Notre empathie pour les animaux de laboratoire se limite aux spécimens les plus attendrissants, écrivait récemment Rik Torfs, le recteur de l'Université de Louvain (KUL) dans le quotidien flamand De Standaard. Les chiens au regard triste, Les chats au pelage doux. Mais pour les moustiques, par exemple, le capital sympathie se réduit comme une peau de chagrin, argumente-t-il. Et d'ailleurs : pourquoi ne pas étendre notre compassion à un pot de yoghourt ? Mais pour Michel Vandenbosch, le président de GAIA, « l'élan poétique de Rik Torfs dissimule davantage le sort réservé aux animaux dans les laboratoires de son université qu'il ne parle vraiment des motivations des opposants à l'expérimentation animale. »

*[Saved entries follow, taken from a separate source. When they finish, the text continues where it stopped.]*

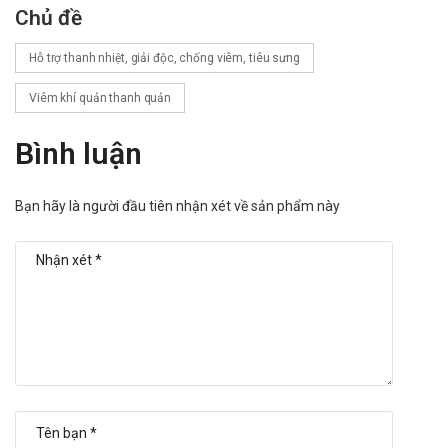
Chủ đề
Công Ty Cổ Phần Thương Mại Dược Vật Tư Y Tế Khải Hà
Hỗ trợ thanh nhiệt, giải độc, chống viêm, tiêu sưng
Sản phẩm có công dụng tương tự
Viêm khí quản thanh quản
Detox Mụn Kim Ngân Hoa Liên Kiều
Trà Thảo Dược Cô Đặc Detox Queen
Bình luận
Beejuvit Thanh nhiệt mát gan CPC1HN
Tài liệu tham khảo: https://dichvucong.dav.gov.vn
Bạn hãy là người đầu tiên nhận xét về sản phẩm này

C'est un fait, certains animaux sont considérés comme plus attirants ou attendrissants que d'autres. Mais les bambins calmes et avec une jolie frimousse sont aussi jugés plus mignons que les gamins criards avec un nez de boxeur, des dents de travers et les oreilles décollées. Ces critères ne sont cependant pas pertinents pour évaluer si les enfants devraient recevoir notre considération morale. Tout parent aimant ferait tout pour son enfant, indépendemment de son apparence physique. La question éthique fondamentale n'est pas : peuvent-ils gagner le concours du bambin le plus attendrissant d'Europe, mais : peuvent-ils souffrir, peuvent-ils jouir ou manquer d'une certaine qualité de vie, peuvent-il en expérimenter les aspects physiques et psychiques ?

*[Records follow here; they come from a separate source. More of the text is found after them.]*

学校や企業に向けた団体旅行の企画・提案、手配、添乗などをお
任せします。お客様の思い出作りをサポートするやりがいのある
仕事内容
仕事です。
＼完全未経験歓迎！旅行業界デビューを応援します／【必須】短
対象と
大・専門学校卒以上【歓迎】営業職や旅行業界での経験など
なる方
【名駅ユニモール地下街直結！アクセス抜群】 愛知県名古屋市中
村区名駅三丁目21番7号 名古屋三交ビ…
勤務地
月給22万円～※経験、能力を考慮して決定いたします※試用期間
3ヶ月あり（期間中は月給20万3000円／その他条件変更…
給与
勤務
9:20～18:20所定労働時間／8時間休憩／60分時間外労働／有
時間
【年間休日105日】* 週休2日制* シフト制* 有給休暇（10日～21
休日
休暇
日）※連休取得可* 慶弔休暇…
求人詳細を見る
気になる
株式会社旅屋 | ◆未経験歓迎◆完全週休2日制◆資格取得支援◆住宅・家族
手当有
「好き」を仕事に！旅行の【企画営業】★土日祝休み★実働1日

S'agit-il d'êtres conscients qui se trouvent dans une position de vulnérabilité et de dépendance vis-à-vis d'autres individus ? Voilà les questions qui importent sur le plan éthique, et qui s'appliquent aux relations entre les individus humains tout comme aux relations entre des humains et d'autres êtres vivants, dans ce cas-ci des animaux. Si la réponse à ces questions est oui, alors ces êtres seront soumis, sans leur consentement, à des expériences douloureuses et/ou mortelles, qui constituent une forme d'abus de pouvoir. Et ce, indépendemment de la connaissance ou du progrès qu'amènent ces expériences.

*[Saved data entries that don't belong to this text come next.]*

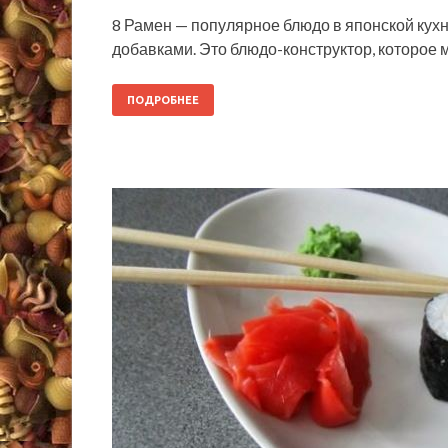
8 Рамен — популярное блюдо в японской кух
добавками. Это блюдо-конструктор, которое 
ПОДРОБНЕЕ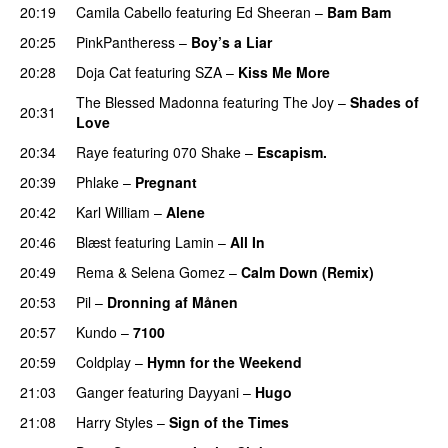
20:19
Camila Cabello
featuring
Ed Sheeran
–
Bam Bam
20:25
PinkPantheress
–
Boy’s a Liar
20:28
Doja Cat
featuring
SZA
–
Kiss Me More
UU
The Blessed Madonna
featuring
The Joy
–
Shades of
20:31
Love
20:34
Raye
featuring
070 Shake
–
Escapism.
20:39
Phlake
–
Pregnant
UU
20:42
Karl William
–
Alene
20:46
Blæst
featuring
Lamin
–
All In
20:49
Rema
&
Selena Gomez
–
Calm Down (Remix)
20:53
Pil
–
Dronning af Månen
UU
20:57
Kundo
–
7100
20:59
Coldplay
–
Hymn for the Weekend
21:03
Ganger
featuring
Dayyani
–
Hugo
21:08
Harry Styles
–
Sign of the Times
UU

Un chat n'est pas une mouche
Les primates et les chats mutilés que la KUL utilise notamment pour ses expériences sur la dépendance à la cocaïne possèdent un degré de conscience qui, combiné à leur vulnérabilité naturelle dans leur relation avec l'homme, pèse si lourd sur la balance éthique que leur utilisation en laboratoire ne se justifie pas. Une balance sur laquelle l'aspect attendrissant n'a aucun poids. Seules comptent les caractéristiques moralement pertinentes de ces animaux. Cela explique d'ailleurs pourquoi on essaie d'épargner en première instance les expériences sur des animaux comme les singes et les chats, et pourquoi les tests sur les mouches drosophiles sont vues comme moins problématiques. Sur le plan scientifique, il est en effet excessivement peu probable que les moustiques disposent du même degré de conscience que les singes, les chats ou les chats, voire qu'ils en possèdent un tout court. Les moustiques ou les mouches pèsent donc moins sur la balance éthique, ce qui explique qu'on déploie moins d'efforts pour leur éviter des expériences scientifiques. Même si certains préféreront appliquer le principe de respect pour tout vie.
La raison d'être de l'éthique est d'amener les êtres humains adultes à faire un travail de réflexion pour évaluer quels individus possèdent au minimum une sensibilité, et quels individus se trouvent dans une position de vulnérabilité par rapport à notre propre pouvoir, toutes espèces biologiques confondues. Et indépendemment des considérations esthétiques – éthiquement hors de propos –, qui semblent néanmoins pousser leur recteur de l'Université de Louvain à chercher de l'inspiration dans un pot de yoghourt.